Sarcoma
Fue al
final del verano del 83, en el Hospital General de Tijuana. La paciente era una pocha de Los Ángeles, una hommie
de treinta y tantos que parecía de
sesenta, demacrada, carcomida, con manchas rosas en la cara, ardiendo en
fiebre, tan moribunda y en la ruina como tantos de los que cruzan por esa
puerta. La diferencia es que la pocha aterraba a todo el mundo y nadie se le
quería acercar.
Fue la
doctora Remedios Lozada quien la atendió.
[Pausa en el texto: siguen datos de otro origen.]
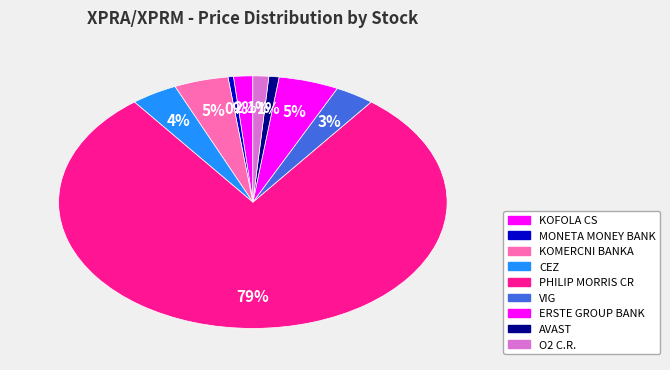

How many slices are in this pie chart?

9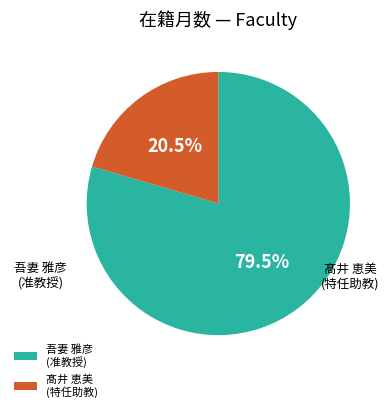

Which slice is the smallest?

髙井 恵美 (EID:159726)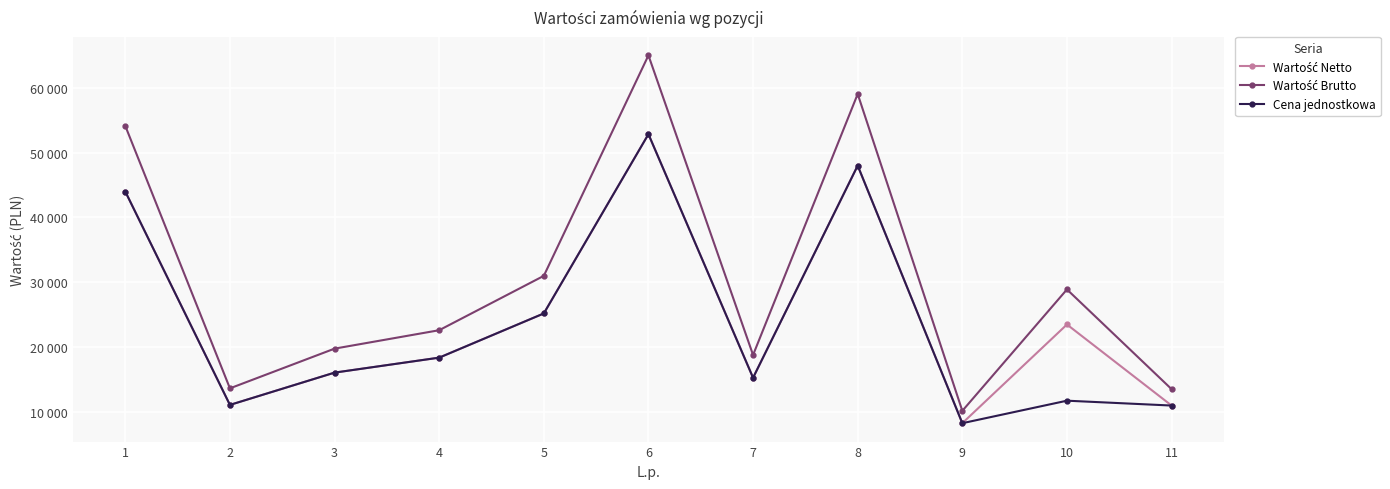

List the labels in order of Cena jednostkowa value, smallest first.

9, 11, 2, 10, 7, 3, 4, 5, 1, 8, 6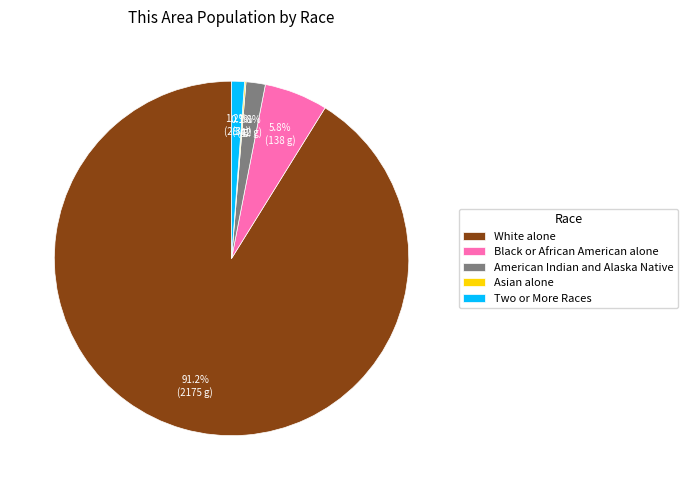

Which has a higher value, American Indian and Alaska Native or White alone?

White alone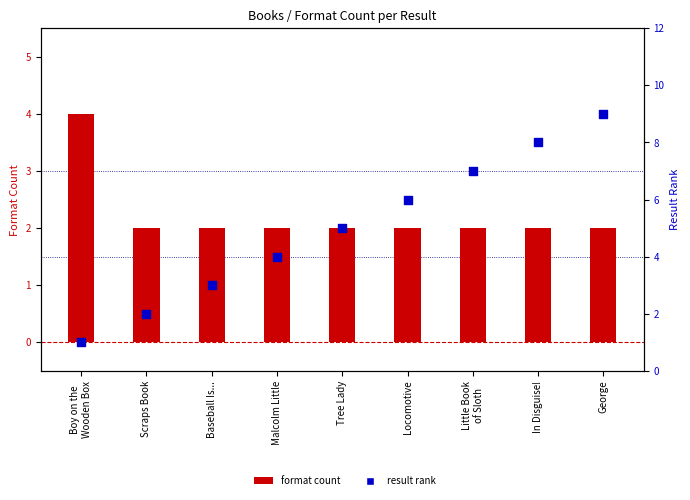

Which series contains the highest Y value?

result rank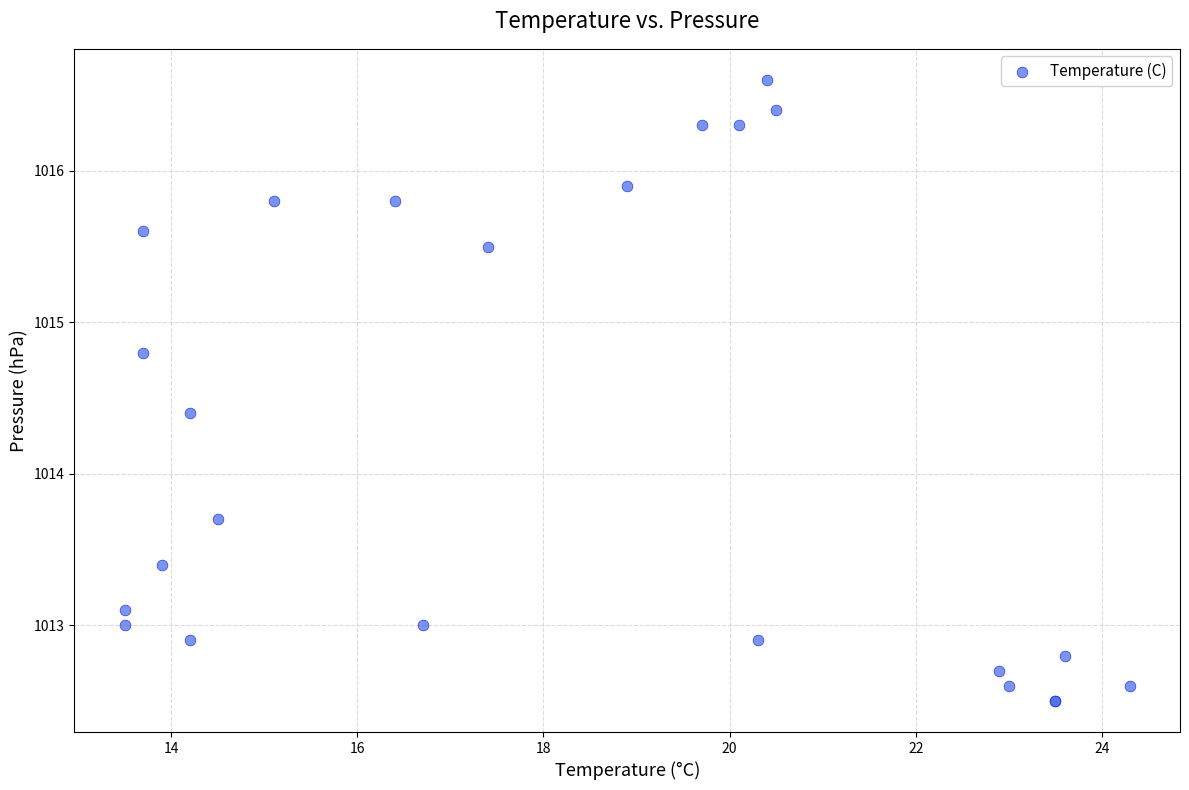

What Y value in the scatter plot is closest to 1014?

1013.7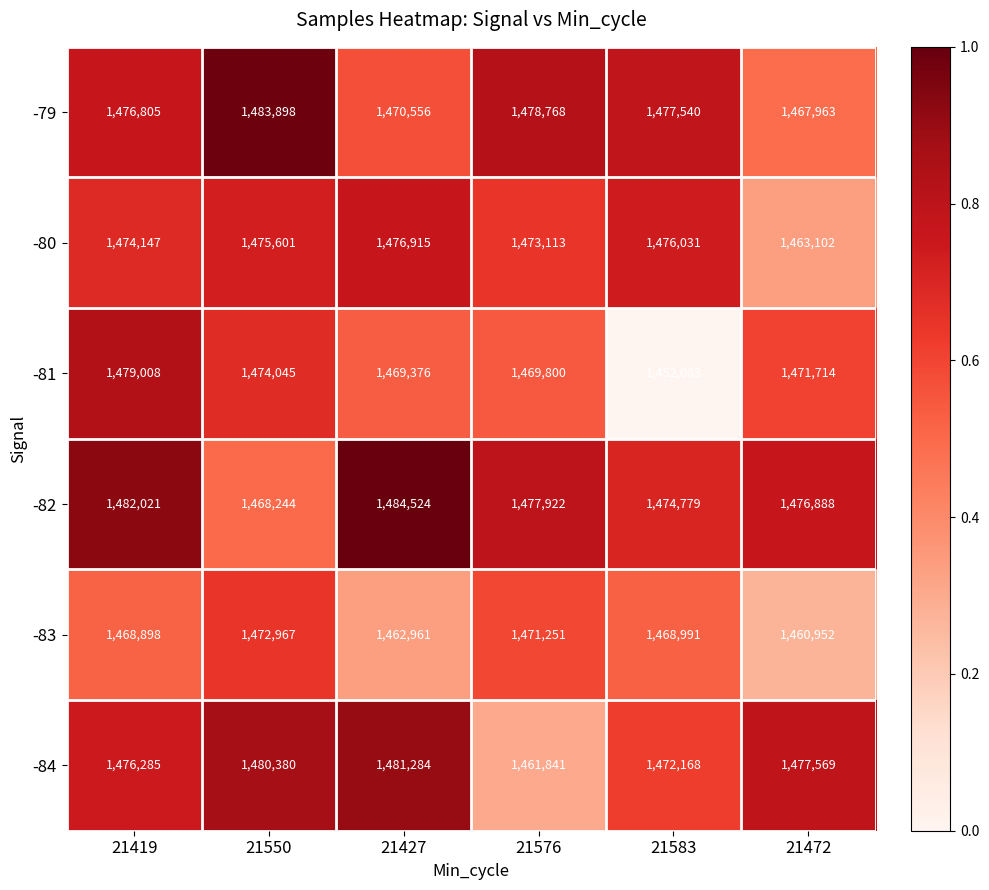

What is the total value across all series at 21550?

8855135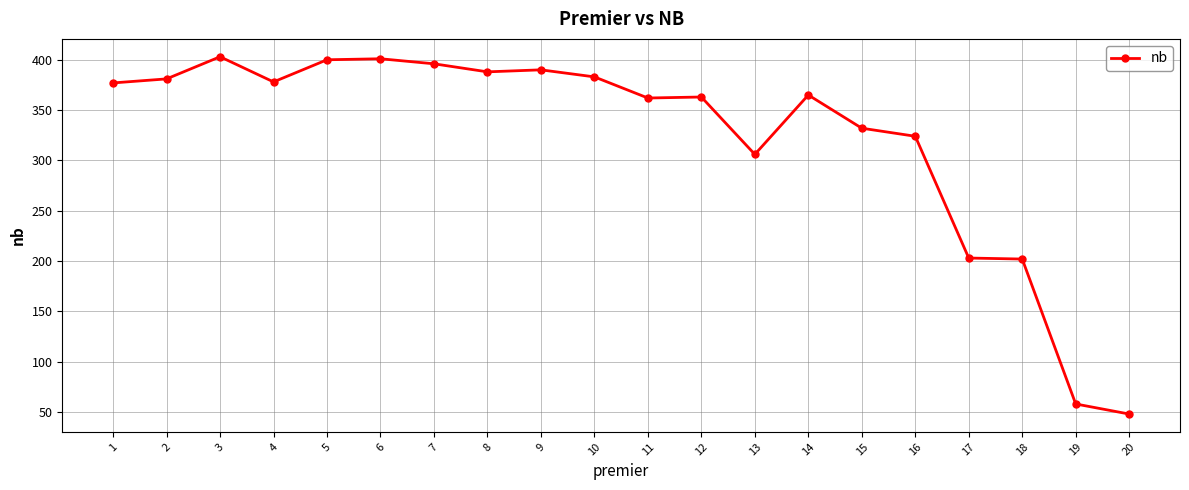

Is it true that the value at 11 is 362?

True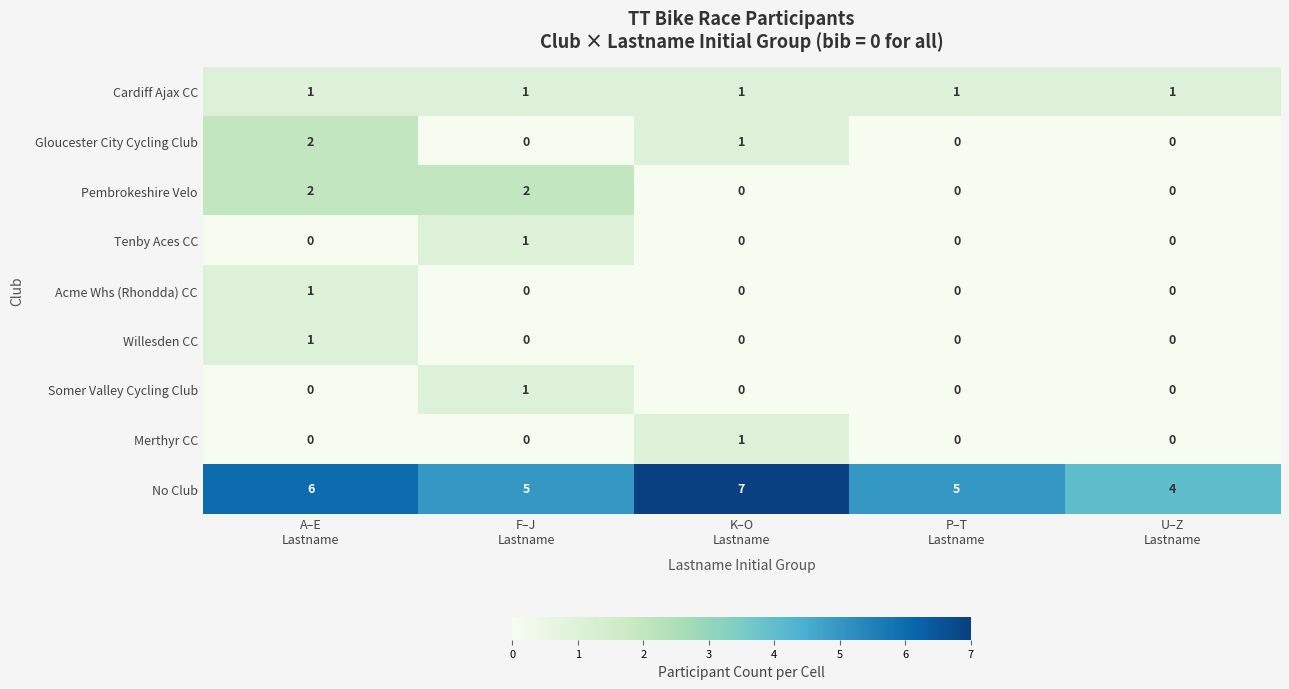

At which category is the sum across all series the highest?

A–E
Lastname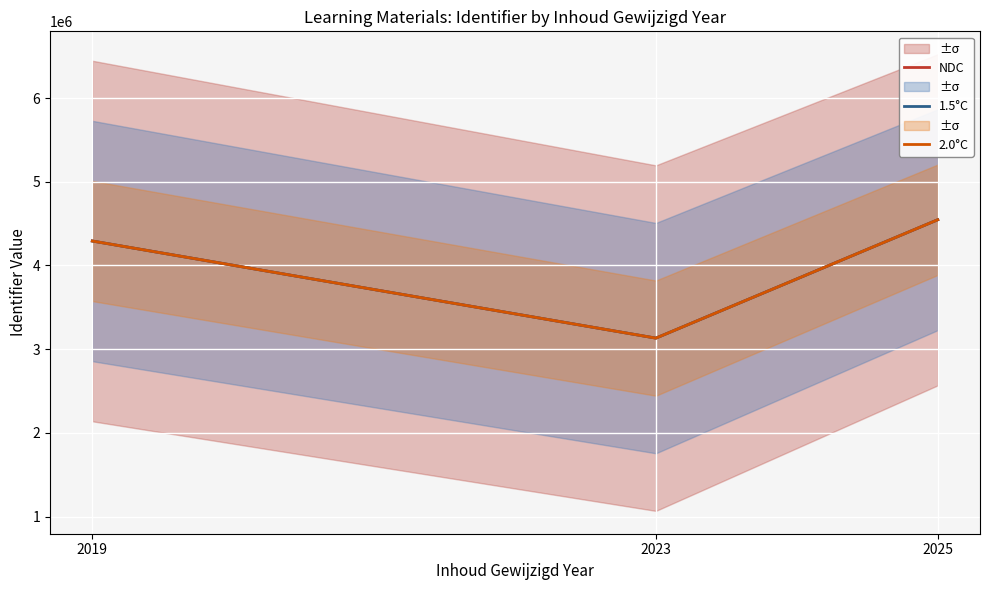

Which series has the largest total across all categories?

NDC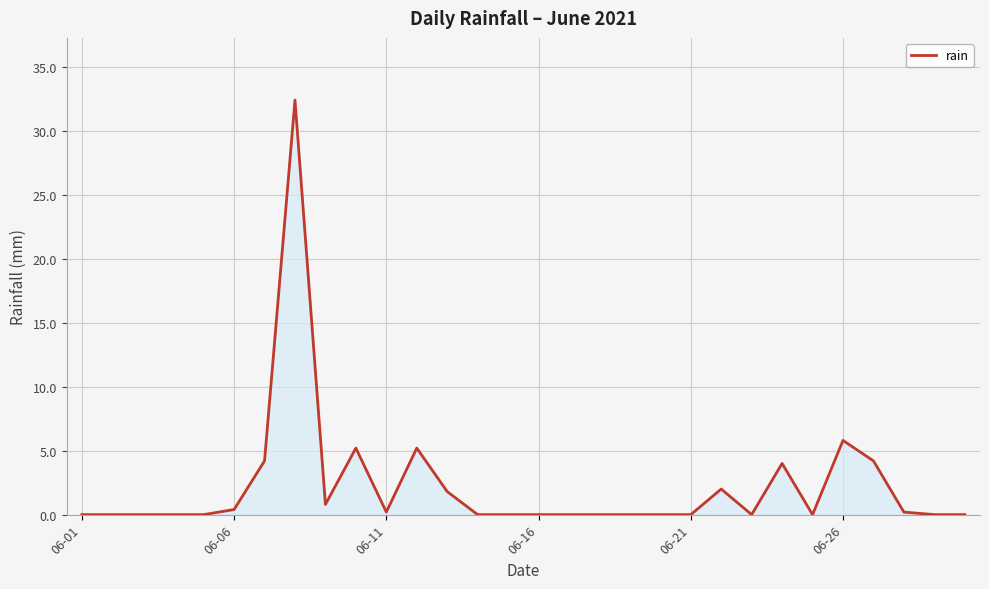

What is the greatest value displayed?

32.4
Aunque estábamos saturados, se le
destinó un cuarto propio que fue aislado
por completo con medidas de seguridad que nunca antes habíamos empleado. No
cualquiera podía entrar y para hacerlo había que cubrirse por completo con un
traje hermético. Se trataba, al parecer, de esa nueva enfermedad tan rara que
estaba matando homosexuales y haitianos en Estados Unidos y aún desconocíamos casi todo de ella. La doctora me eligió como
su asistente en ese arduo proceso. Entrábamos a aquel espacio con el cuidado y
el terror de quien manipulará material radioactivo sabiendo que ahí, sobre esa
cama, yacía algo terrible y desconocido para la ciencia, algo oscuro y mórbido
que no alcanzábamos a dimensionar. Aquel era el primer caso registrado en un hospital
mexicano. Tal vez hoy lo hemos acabado por
asumir como algo cotidiano, pero en 1983 aquello en verdad aterraba. Aquel
sarcoma era el rostro de lo que entonces era visto como una plaga apocalíptica.
La paciente murió a las pocas semanas.